The FoX-Men have been miles behind the Marvel Cinematic Universe ever since there was an idea to bring together a remarkable group of people to see if they could become the Avengers in a movie because it’s never been a franchise treated with that sort of care or attention to detail. Thinking about a comicbook universe that much, speculating about it, wondering about how the Hulk could possibly deal with his condition, or if Captain America, of all people, was worthy of lifting Thor’s hammer, or how much worse things were when Thanos attacked and the Avengers weren’t ready? That was all off the table with the X-Men movies because their creators didn’t care that much. Because plot points weren’t thought out. Because things changed, the continuity shifted on a whim. The characters were all wrong and put in the wrong places and sometimes even duplicated in different times and spaces and then ignored or written out entirely.

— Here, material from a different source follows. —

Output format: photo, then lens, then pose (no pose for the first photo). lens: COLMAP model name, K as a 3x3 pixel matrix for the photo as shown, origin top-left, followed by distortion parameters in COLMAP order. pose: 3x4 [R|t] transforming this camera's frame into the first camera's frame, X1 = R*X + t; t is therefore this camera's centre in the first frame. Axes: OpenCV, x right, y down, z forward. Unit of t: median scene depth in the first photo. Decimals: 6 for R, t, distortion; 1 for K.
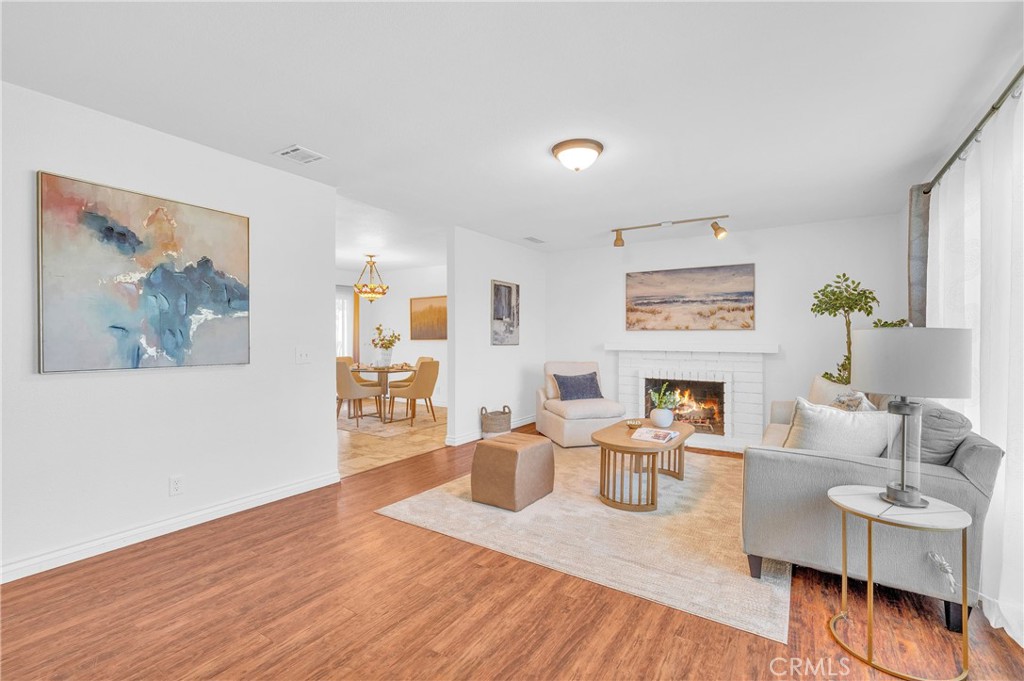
lens RADIAL K [[451.8, 0, 511.6], [0, 451.8, 343.0], [0, 0, 1]] dist [-0.000138, -0.000032]
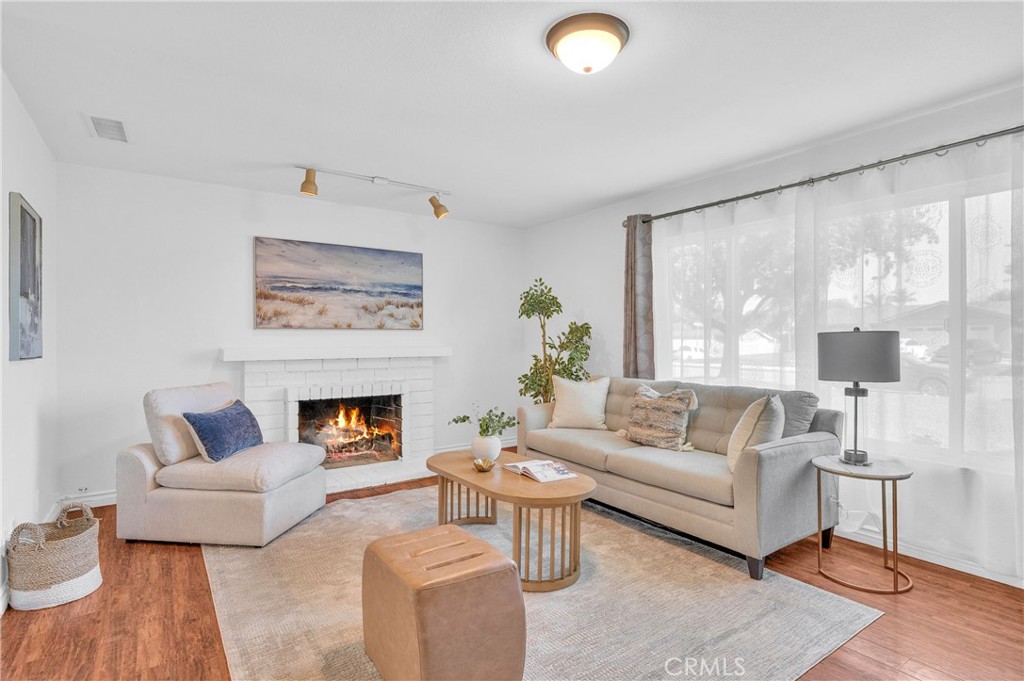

To judge Dark Phoenix just as another movie then, for me, was to view it without expectation beyond what we’ve seen before from the FoX-Men movies. This was not ever going to be a cathartic, all-encompassing Endgame-level ending. If you had that level of expectation, then yes, Dark Phoenix is a massive, perhaps colossal failure. The creators aren’t that good and this continuity isn’t that steady, and as much as we might think we deserve something on that level for sticking by this franchise for almost twice as long as the MCU, it was just never right to expect it.

To be clear, I think the X-Men movies were all important steps in getting where we are today in the superhero movie world. It’s just too bad that so many of those steps were one back for every two forward. X-Men: The Last Stand? X-Men Origins: Wolverine? X-Men: Apocalypse? Those are truly terrible. Those are hard to watch. Those insult your intelligence and ruined the mythology. But I wouldn’t count Dark Phoenix among them. Not even close. It’s competent at worst and made me care at its best, and it was more than good enough for me to enjoy it. So bye-bye, X-Men, at least for now. You left on a bit of a whimper, but it wasn’t nearly as bad as the whining of your critics.

Thom’s Dark Phoenix final score



On the Edge

  • This movie takes place in 1992. The first X-Men takes place roughly in the year 2000. Are we really to believe that in less than a decade’s time that someone who looks like Michael Fassbender will become someone who looks like Ian McKellen?
  • So Beast has a picture of Mystique on his desk and, instead of a treasured memory or special moment, it’s just a bland production still of her just standing there in her uniform.